BRUSSELS (Reuters) - Presidents and prime ministers from Europe and Africa gathered in Brussels on Wednesday for an EU-Africa summit designed to promote peace and investment on the world’s poorest continent.
But cracks emerged even before the conference got underway, with some African leaders, including Zimbabwe’s Robert Mugabe and South Africa’s Jacob Zuma, deciding not to attend following a dispute over the invitation list.
Mugabe, now 90 and the president of Zimbabwe since 1987, stayed away because his wife, Grace, was not invited.
Both Mugabe and his wife are subject to travel bans under EU sanctions following the government’s crackdown on political opponents, but the European Union routinely waives those restrictions to allow Mugage to attend international meetings.
In this case, EU officials said Grace had not been invited because no spouses were attending the summit, which already counts 65 heads of state and government and around 20 secretaries-general, including United Nations head Ban Ki-moon.
Following Mugabe’s protest, South Africa’s Zuma also decided to stay at home, sending his foreign minister instead.
Initially that was said to have been due to political considerations, with elections coming up in a month. But Zuma was later quoted by the South African Broadcasting Service as saying he did not like the way the summit had been set up.
“I think that time must pass wherein we are looked at as subjects, we are told who must come and who must not come,” he said. “I thought the African Union and the European Union are equal organisations representing two continents, but there is not a single one of them who must decide for others.”

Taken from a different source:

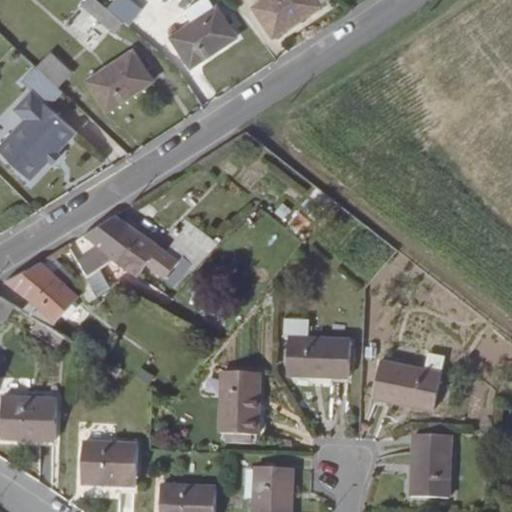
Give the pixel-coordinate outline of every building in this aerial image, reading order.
[(85,0),(81,5),(115,33),(124,22),(107,9),(99,2),(96,0),(85,0)] [(130,0),(114,0),(107,9),(124,22),(128,26),(142,9),(130,0)] [(273,37),(319,7),(318,7),(327,0),(264,0),(254,7),(273,37)] [(237,37),(217,7),(171,37),(191,67),(237,37)] [(133,50),(87,81),(107,111),(153,80),(133,50)] [(51,52),(37,67),(59,88),(73,73),(51,52)] [(59,88),(37,67),(23,82),(32,91),(50,108),(64,93),(59,88)] [(50,108),(32,91),(16,108),(28,119),(0,147),(0,149),(31,180),(49,162),(58,152),(77,133),(50,108)] [(53,165),(62,156),(58,152),(49,162),(53,165)] [(115,260),(116,261),(126,249),(117,240),(128,225),(115,215),(85,235),(98,246),(91,254),(109,267),(115,260)] [(166,251),(128,225),(117,240),(126,249),(116,261),(138,276),(146,266),(174,286),(191,266),(196,270),(216,246),(188,223),(181,232),(175,239),(166,251)] [(175,227),(169,234),(175,239),(181,232),(175,227)] [(29,268),(5,281),(31,300),(22,309),(39,320),(52,327),(79,298),(67,286),(75,279),(51,255),(29,268)] [(109,289),(95,265),(83,272),(88,279),(99,296),(109,289)] [(99,296),(88,279),(77,285),(88,303),(99,296)] [(0,319),(5,322),(16,305),(0,295),(0,319)] [(309,320),(285,319),(284,338),(289,338),(287,374),(349,377),(351,340),(309,338),(309,320)] [(58,347),(65,336),(52,327),(39,320),(32,332),(58,347)] [(425,370),(381,361),(374,398),(435,410),(445,356),(428,353),(425,370)] [(260,374),(222,372),(220,434),(257,436),(260,374)] [(58,400),(3,397),(1,437),(55,440),(58,400)] [(411,497),(448,499),(451,437),(414,435),(411,497)] [(138,446),(83,444),(82,484),(136,486),(138,446)] [(290,511),(292,469),(255,468),(253,511),(290,511)] [(214,511),(216,489),(161,486),(160,511),(214,511)]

The center of Brussels, a city accustomed to summits since the EU’s 28 leaders meet every few months, was shut down almost entirely for the arrival of the African heads of state, with heavily guarded motorcades charging through the town.
European Council President Herman Van Rompuy, who has visited several African countries to prepare for the summit, described the occasion as an opportunity to discuss how to move beyond Europe’s colonial past and tackle the challenges of peace, security, growth and jobs in Africa.
“The theme we have chosen addresses the everyday concerns of our citizens - their safety and security, their job prospects and their future as families and individuals,” he said.
The European Union is far and away Africa’s biggest development partner, providing more than 140 billion euros in aid between 2007 and 2013, including 18 billion in 2012 - nearly half the world’s aid to the continent.
But the point of the summit is to try to move beyond emergency or development help and build “partnerships” in areas such as health, education, energy, agriculture, climate change and issues such as democracy and human rights.
At the same time, the EU this week formally committed forces to a peacekeeping operation in the Central African Republic, a reminder that peace and stability are a pre-requisite for any closer trade and investment relations.